Rendered chart images:
##############################
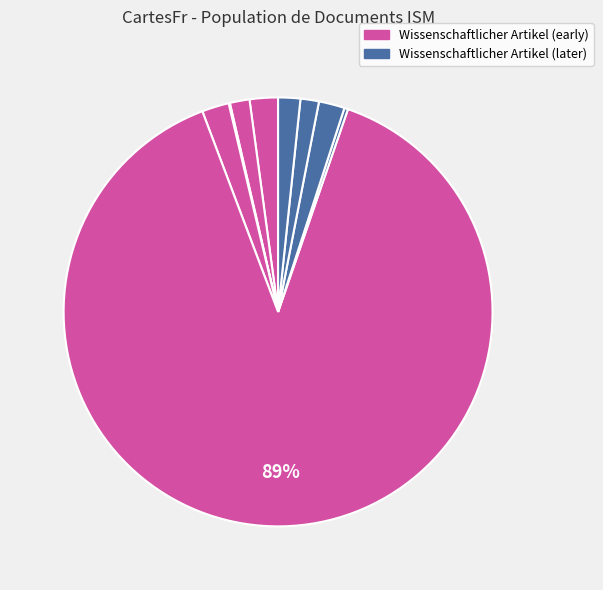

Is there a majority slice in this chart?

Yes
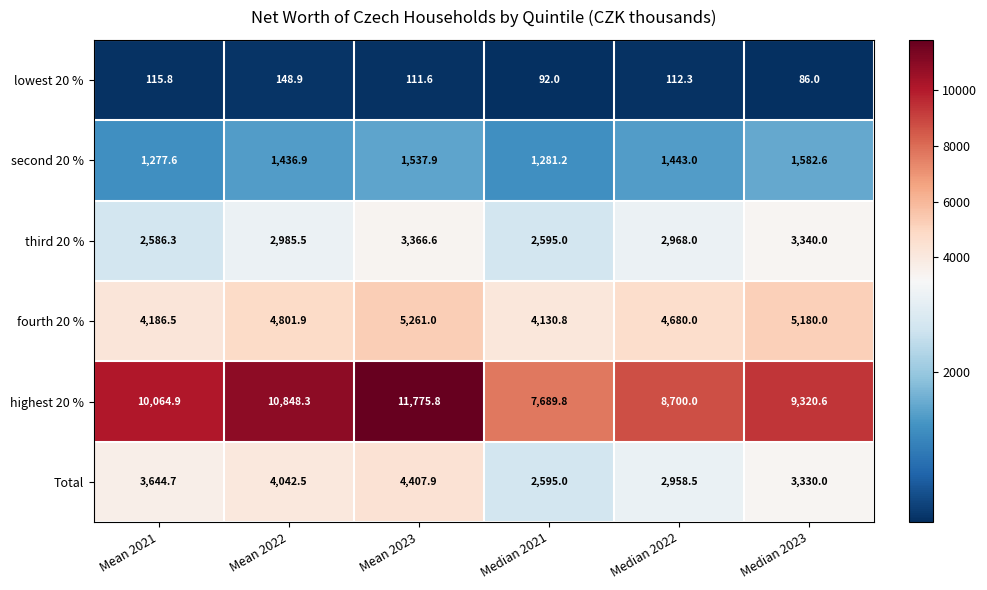

What is the minimum value for highest 20 %?

7689.8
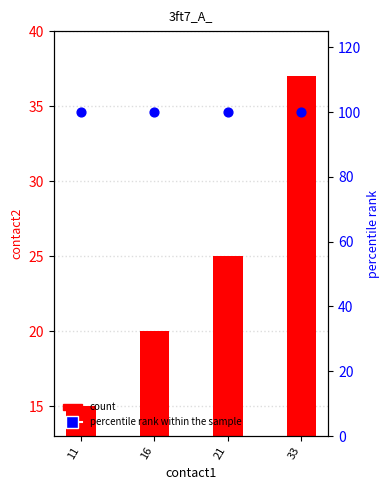

At how many categories does at least one series exceed 71?

4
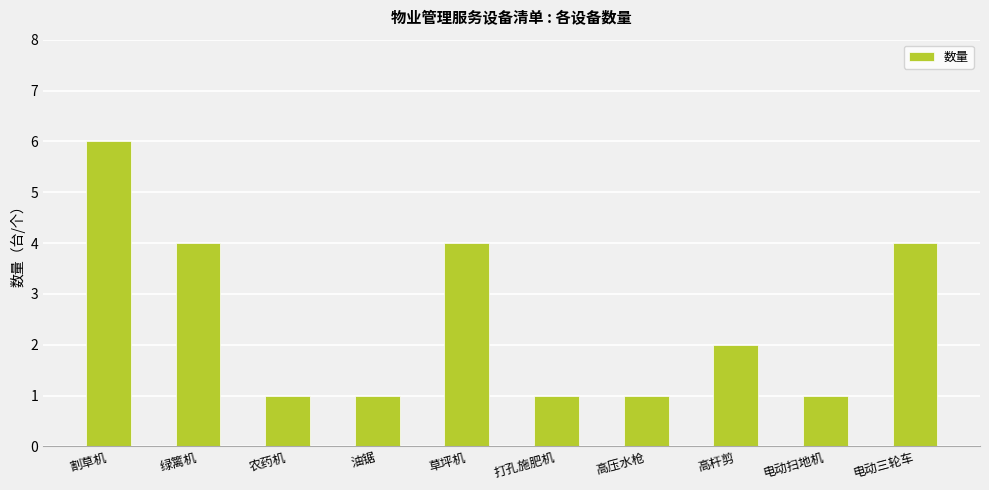

How many data points does each series have?

10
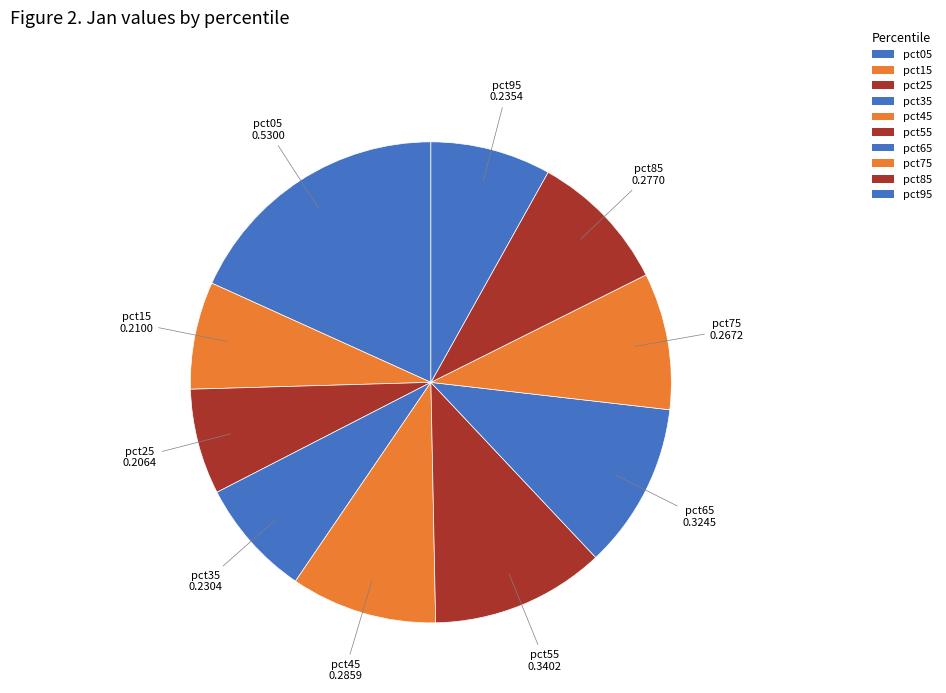

To the nearest percent, what portion does pct75 represent?

9%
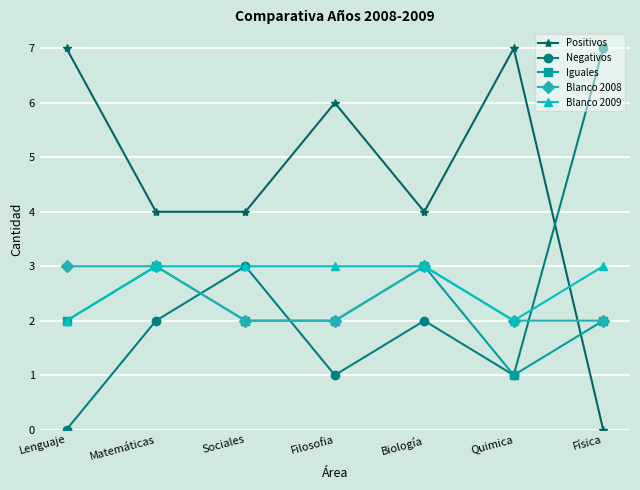

How many Negativos values are between 1 and 3?

5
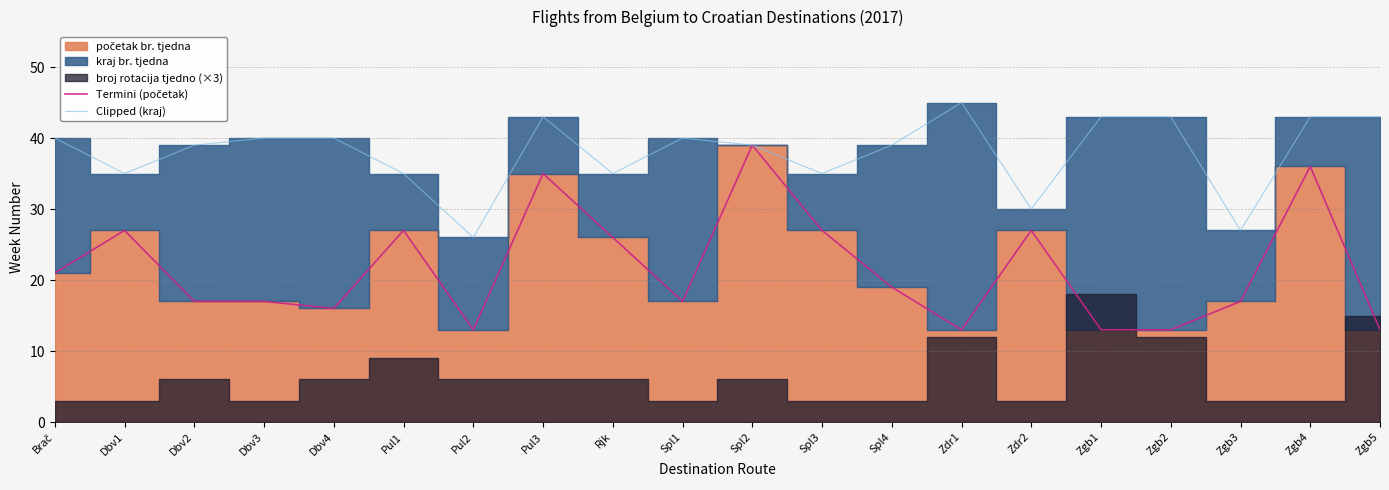

What is the total value across all series at Zgb5?

56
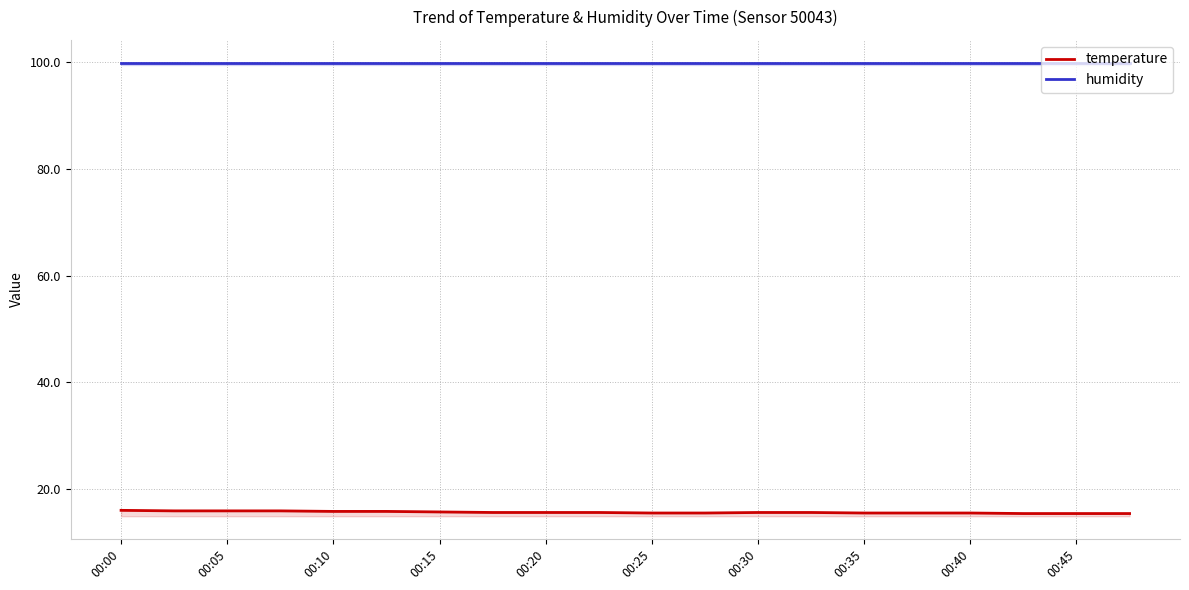

Is it true that temperature equals 15.9 at 00:05?

True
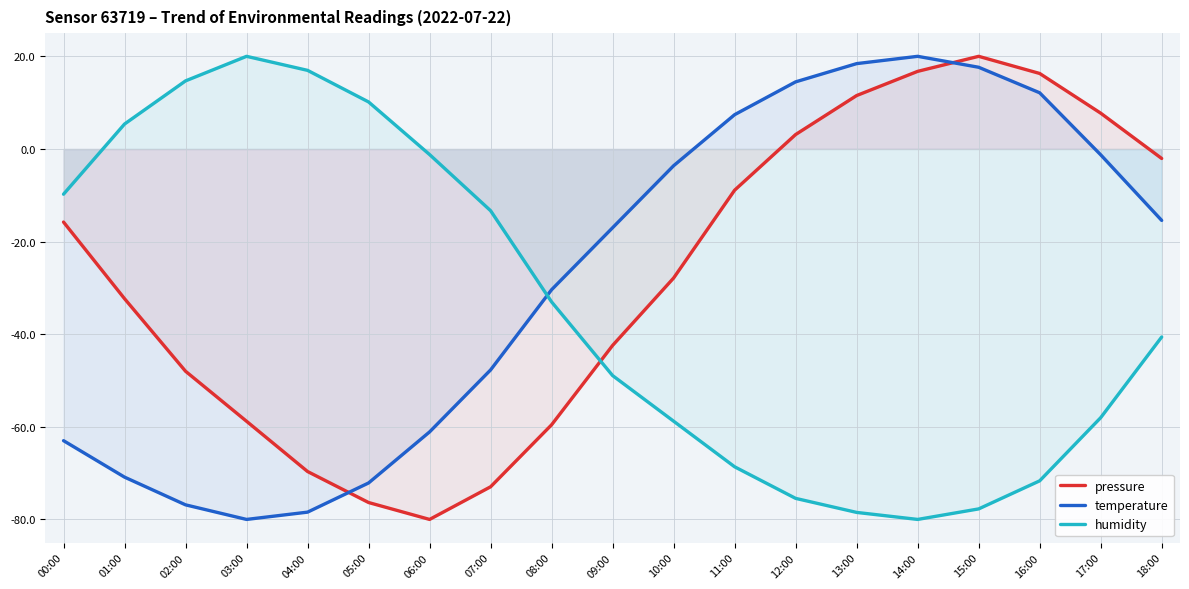

What is the difference between the temperature values at 03:00 and 14:00?

100.0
##############################
**What the task requires**
Retype every line of the records above word for word, leaving the pictures out of your answer.

**Output below**
Is there a majority slice in this chart?

Yes

What is the minimum value for highest 20 %?

7689.8

At how many categories does at least one series exceed 71?

4

How many data points does each series have?

10

To the nearest percent, what portion does pct75 represent?

9%

How many Negativos values are between 1 and 3?

5

What is the total value across all series at Zgb5?

56

Is it true that temperature equals 15.9 at 00:05?

True

What is the difference between the temperature values at 03:00 and 14:00?

100.0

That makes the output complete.